StructuredOutputJudge() compares the harness output with expected values from metadata or matcher options. Use it for deterministic checks when the harness returns a parsed domain object instead of raw provider text.

evals/capital.eval.ts
import { StructuredOutputJudge } from "vitest-evals";
describeEval("capital questions", {
harness: structuredQaHarness,
judges: [
StructuredOutputJudge(),
],
});

Use explicit assertions when a case needs an extra check or when you want to record a score separately from the suite defaults.

evals/capital.eval.ts
it("records a structured output score", async ({ run }) => {
const result = await run("What is the capital of France?", {
metadata: {
expected: { answer: "Paris", country: "France" },
},
});
await expect(result).toSatisfyJudge(StructuredOutputJudge, {
threshold: null,
});
});

threshold: null records the score without turning it into a failure.

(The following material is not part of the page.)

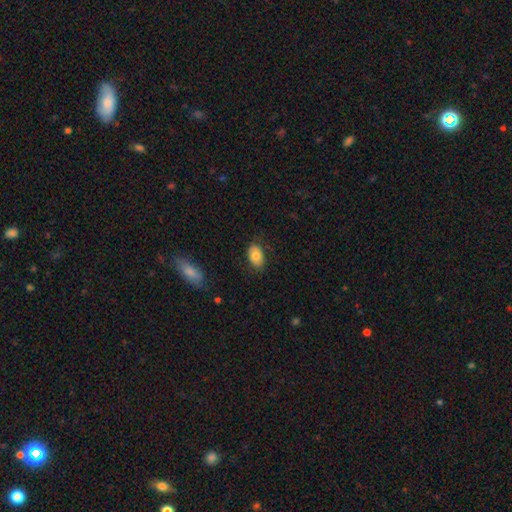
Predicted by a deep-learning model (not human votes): The model was most divided on "merging": none: 78%, minor disturbance: 16%, major disturbance: 4%, merger: 2%. More confident: how rounded — in between (90%); smooth or featured — smooth (79%).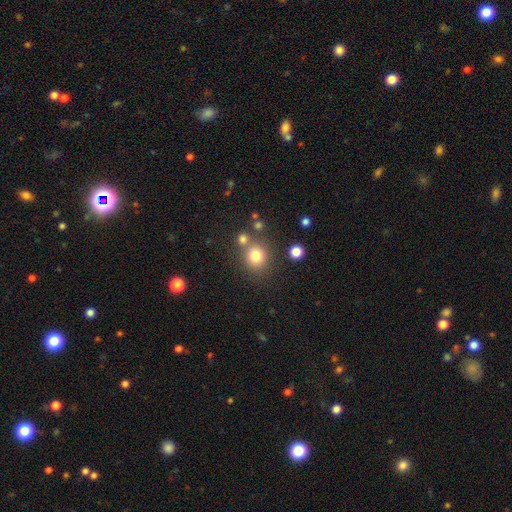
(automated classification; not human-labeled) This is likely a smooth galaxy (78%). How rounded: clearly round (88%). Merging: likely none (72%).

Put the expected value in run metadata.

evals/capital.eval.ts
const result = await run("What is the capital of France?", {
metadata: {
expected: {
answer: "Paris",
country: "France",
},
},
});

Structured output checks work best when the harness returns a domain object instead of raw provider text.

The judge fails when the configured expected fields do not match the harness output and the score falls below the active threshold. Keep harness output as a domain object so reports can show field-level differences instead of raw text comparisons.